Which ER is responsible for cardioprotection from I/R? The two isoforms have differential intracellular localization upon ligand activation (ERα is mainly translocated to the nucleus with some receptors at the plasma membrane, in contrast to ERβ seen mainly in mitochondrial/perinuclear areas as well as the membrane [Pedram et al., 2005; Yang et al., 2004]). In vivo models of myocardial infarction and heart failure utilizing either ERα or ERβ knockout mice support the conclusion that both ERα and ERβ are essential in E2-related protection of cardiomyocytes from an ischemic insult [Booth et al., 2005; Gabel et al., 2005; Pelzer et al., 2005; Zhai et al., 2000]. This may result in part from signaling by ERα/β heterodimers [Li et al., 2004], either in the nucleus or at the plasma membrane [Guo et al., 2005]. How ERs acting as heterodimers might intercede in apoptotic signaling is not clear at this point.

Conclusion

Estrogen acting through ERs confers critical protection to the cardiovascular system by its pleiotropic effects in signaling.

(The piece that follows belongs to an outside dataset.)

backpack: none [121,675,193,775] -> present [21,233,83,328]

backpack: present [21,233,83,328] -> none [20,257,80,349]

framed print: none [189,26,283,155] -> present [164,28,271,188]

E2-mediated outcomes include several important physiological adaptive responses: anti-atherogenic actions, vasodilation and preservation of vascular integrity, alleviation of left ventricular hypertrophy, and cardiomyocyte survival by preventing apoptosis.

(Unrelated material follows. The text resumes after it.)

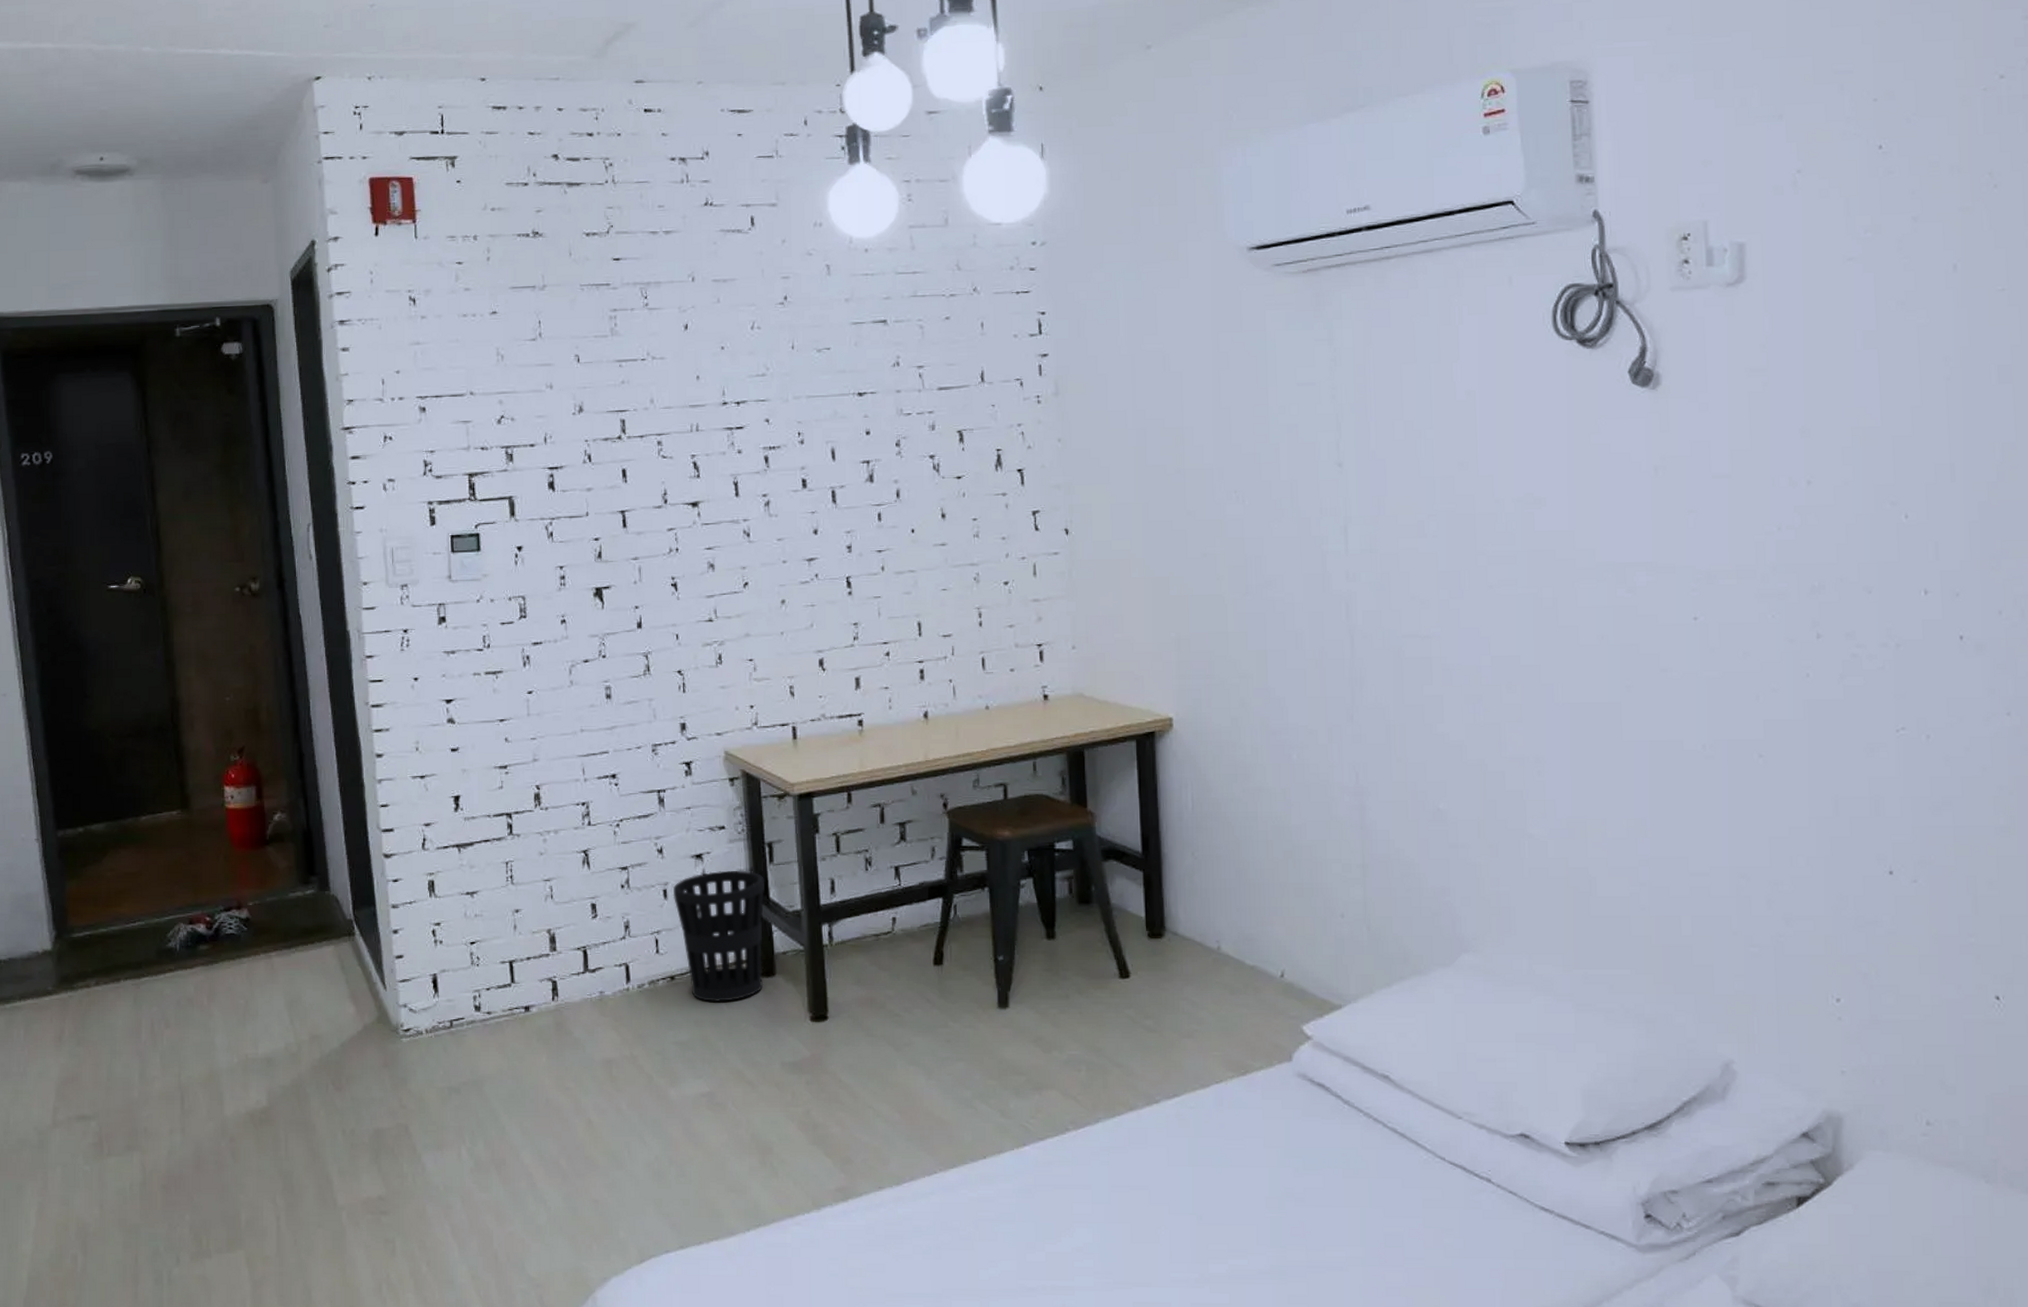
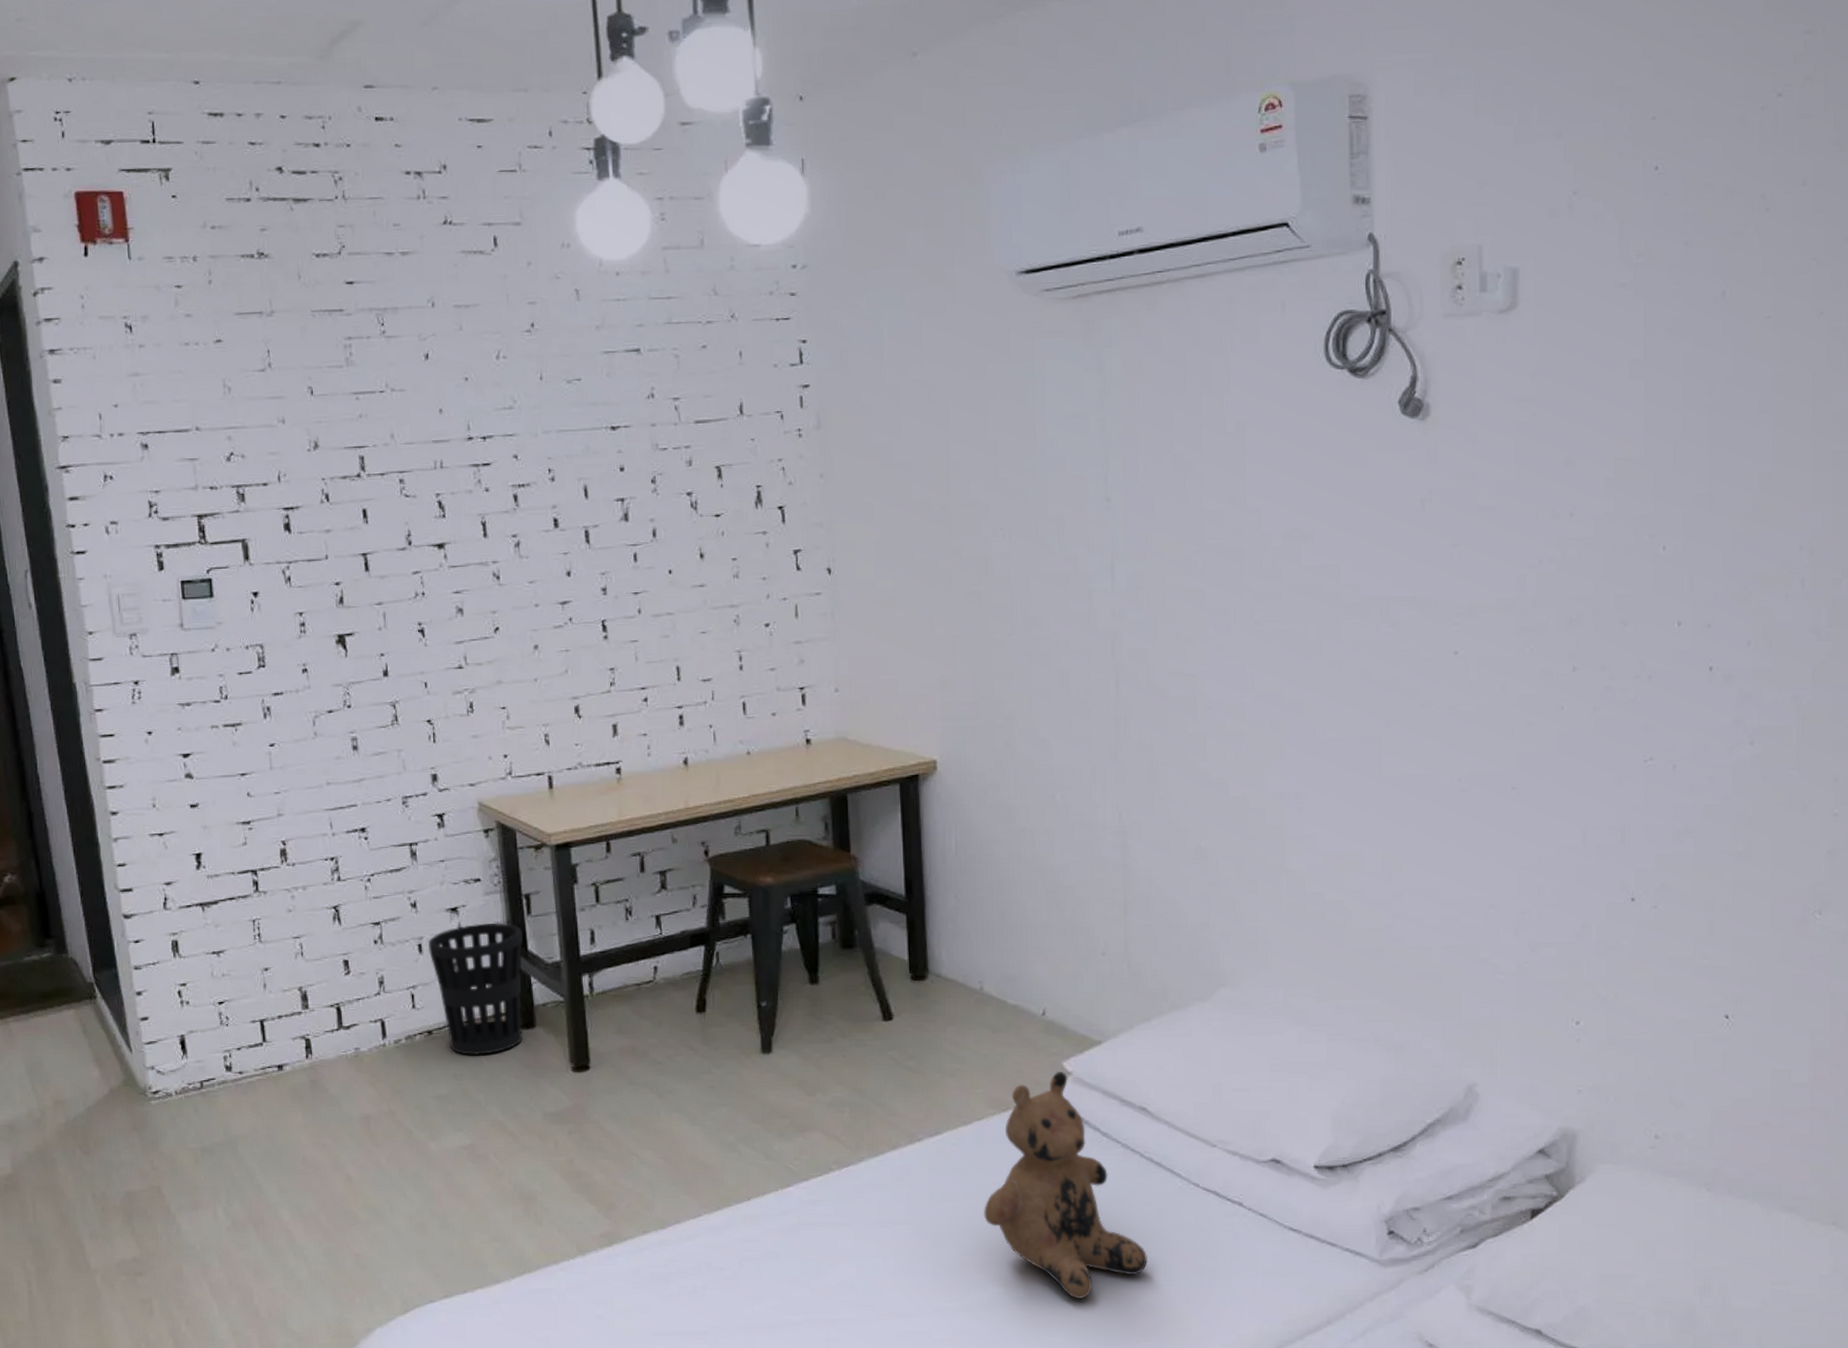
teddy bear: none [1222,1036,1394,1275] -> present [983,1072,1148,1299]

Despite much human and animal experimental data, doubt was cast regarding the beneficial effects of estrogen when HRT was tested as a primary intervention for atherosclerotic heart disease in the Women’s Health Initiative trial (WHI) [Rossouw et al., 2002]. However, the conclusions from the trial have been challenged on several bases [Mendelsohn and Karas, 2005; Turgeon et al., 2004]. For example, the trial methodology overlooks the critical relationship between the timing of HRT initiation and the natural history of atherosclerosis in women. The study population was post-menopausal at a mean age of 63, and had more than a decade of estrogen deficiency at enrollment. Furthermore, the majority of subjects were obese, predisposing them to atherosclerotic heart disease during the period of estrogen deficiency. Thus, many of the women at the initial screening already had features associated with atherosclerosis in this trial designed for primary prevention. In addition, the results derived from the use of the specific hormone formulation in the trial may not be applicable to other HRT available. Currently, optimized clinical trials are under way to clearly define the long-term effects of early intervention HRT on arteriosclerosis. In the meantime, the cumulative body of evidence demonstrating potent beneficial effects of E2 on the heart and vasculature warrant continued research efforts to investigate the mechanisms and develop related therapeutic intervention.